4. Accountability. Members of the missionary society will be accountable at a deep level to one another to do God's work.  Part of Billy Graham's success came because the four people on his leadership team were an accountability group for one another.  They made sure that everyone was focused on what was important and that no one got not distracted by the temptations that accrue during long road trips and successful ministries.  How many evangelists have fallen into the pits of power, sex and money?  The old adage, "What is measured gets done," is true.  If we regularly ask each other, "Did you share the good news with anyone today?" we look for ways to do so.  If we are asked, "What have you done today to show forth the glory of God?" our lives gradually take on the kind of character that God's glory shines through.  If we are honest with one another about our own struggles with whatever would turn us aside from our life of discipleship, we gain the freedom to live lives of evangelism and love beyond anything we could ask or imagine.  Non-believers start to notice God in our life, and we have more stories to share.

5. Taking People From the Harvest to Work In the Harvest.  Remember the Gerasene demoniac who was healed, had a conversation with Jesus in the cemetery, and was sent to proclaim what God did for him to his people?  Or the woman at the well who thought she was flirting with her next husband when she was told everything she'd ever done, and then brought her whole village to Jesus?  Once people have an experience of God's healing love, they need to be sent out to share it.  They don't need to wait for a class, a training, or a license.  They just need to go tell their story and see what God is going to do.  Part of the common experience of everyone involved in the missionary society, including those who are the recipients of its efforts, should be the joy and power of sharing the good news to someone, sponsoring them for baptism, and incorporating them into the Body of Christ.  This experience of evangelism will be the common thread that holds together a true missionary society, as opposed denominational background or churchmanship, political beliefs or economic class, or even language, race, family or nation.  The absence of this experience from so many churches, including the Domestic and Foreign Missionary Society (which is the official name of the Episcopal Church), is one of the true tragedies of our age.

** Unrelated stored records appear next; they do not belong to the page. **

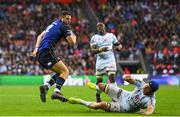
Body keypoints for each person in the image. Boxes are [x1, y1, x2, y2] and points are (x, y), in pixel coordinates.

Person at [32, 10, 76, 103]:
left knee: (61, 72)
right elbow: (72, 42)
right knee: (65, 71)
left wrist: (36, 48)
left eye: (70, 19)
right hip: (47, 51)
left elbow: (40, 36)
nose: (69, 21)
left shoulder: (53, 24)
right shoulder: (64, 26)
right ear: (62, 18)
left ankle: (46, 86)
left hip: (41, 53)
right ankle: (57, 91)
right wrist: (74, 35)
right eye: (67, 19)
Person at [68, 75, 159, 115]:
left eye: (148, 86)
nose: (146, 85)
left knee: (101, 105)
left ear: (151, 90)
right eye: (147, 84)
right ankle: (91, 85)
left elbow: (150, 110)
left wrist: (147, 112)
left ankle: (79, 101)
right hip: (124, 95)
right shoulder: (142, 84)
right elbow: (130, 80)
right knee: (101, 86)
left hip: (124, 107)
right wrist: (129, 79)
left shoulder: (150, 99)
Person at [90, 22, 122, 102]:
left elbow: (119, 45)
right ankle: (97, 96)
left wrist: (118, 48)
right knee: (99, 81)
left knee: (111, 77)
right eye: (98, 27)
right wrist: (101, 49)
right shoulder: (94, 38)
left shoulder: (111, 36)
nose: (100, 28)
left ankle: (114, 97)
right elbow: (93, 51)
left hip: (110, 59)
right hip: (100, 61)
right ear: (97, 28)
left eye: (101, 26)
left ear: (104, 27)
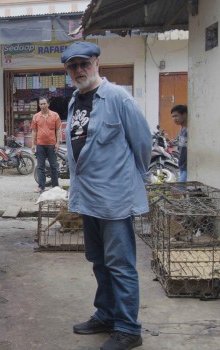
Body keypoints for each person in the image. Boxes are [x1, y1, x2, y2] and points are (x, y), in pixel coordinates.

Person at [62, 41, 151, 350]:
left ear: (97, 62)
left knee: (120, 265)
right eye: (72, 66)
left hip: (115, 198)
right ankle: (107, 315)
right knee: (98, 261)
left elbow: (142, 144)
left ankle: (129, 329)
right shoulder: (74, 100)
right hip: (88, 198)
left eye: (84, 64)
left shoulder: (117, 98)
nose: (79, 70)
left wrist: (131, 182)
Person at [32, 96, 61, 193]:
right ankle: (41, 187)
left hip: (52, 144)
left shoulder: (55, 115)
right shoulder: (36, 116)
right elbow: (34, 131)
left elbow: (58, 130)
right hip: (40, 145)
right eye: (41, 104)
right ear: (39, 105)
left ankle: (55, 186)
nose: (43, 105)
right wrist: (33, 144)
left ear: (48, 104)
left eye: (44, 103)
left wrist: (57, 143)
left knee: (53, 166)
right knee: (40, 166)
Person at [171, 104, 188, 182]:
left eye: (176, 116)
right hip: (182, 165)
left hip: (188, 167)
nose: (174, 119)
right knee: (182, 191)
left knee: (177, 191)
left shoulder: (189, 130)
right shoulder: (181, 129)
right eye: (173, 117)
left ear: (184, 115)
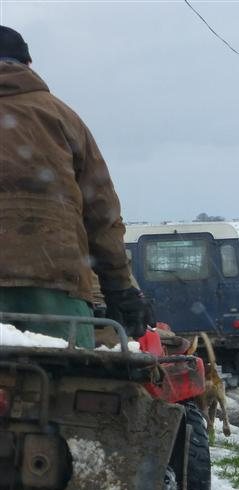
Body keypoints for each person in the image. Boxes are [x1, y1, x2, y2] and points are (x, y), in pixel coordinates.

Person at [0, 26, 152, 347]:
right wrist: (119, 288)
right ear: (28, 64)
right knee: (66, 372)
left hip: (54, 280)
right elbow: (102, 214)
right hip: (56, 285)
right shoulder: (62, 116)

When these five marks form the foundation of a missionary society, any number of structure can be built around them, and those structures will stand a much better chance of being both beautiful and successful.

This post is a participating post in the Acts8 BLOGFORCE on "What does it mean to be a 21st century Missionary Society?"
Other BLOGFORCE member posts on this topic (Link active on the Friday following this post)

The Acts8 Moment is a missionary society whose purpose is to proclaim resurrection in the Episcopal Church.

1 comment:

  1. Prayer, accountability and evangelism—when we get these right, almost any structure can support the work. When we ignore them and focus the core of our attention elsewhere, then it is easy to decide that the institution matters more than its purpose. Nicely done on the Five Marks.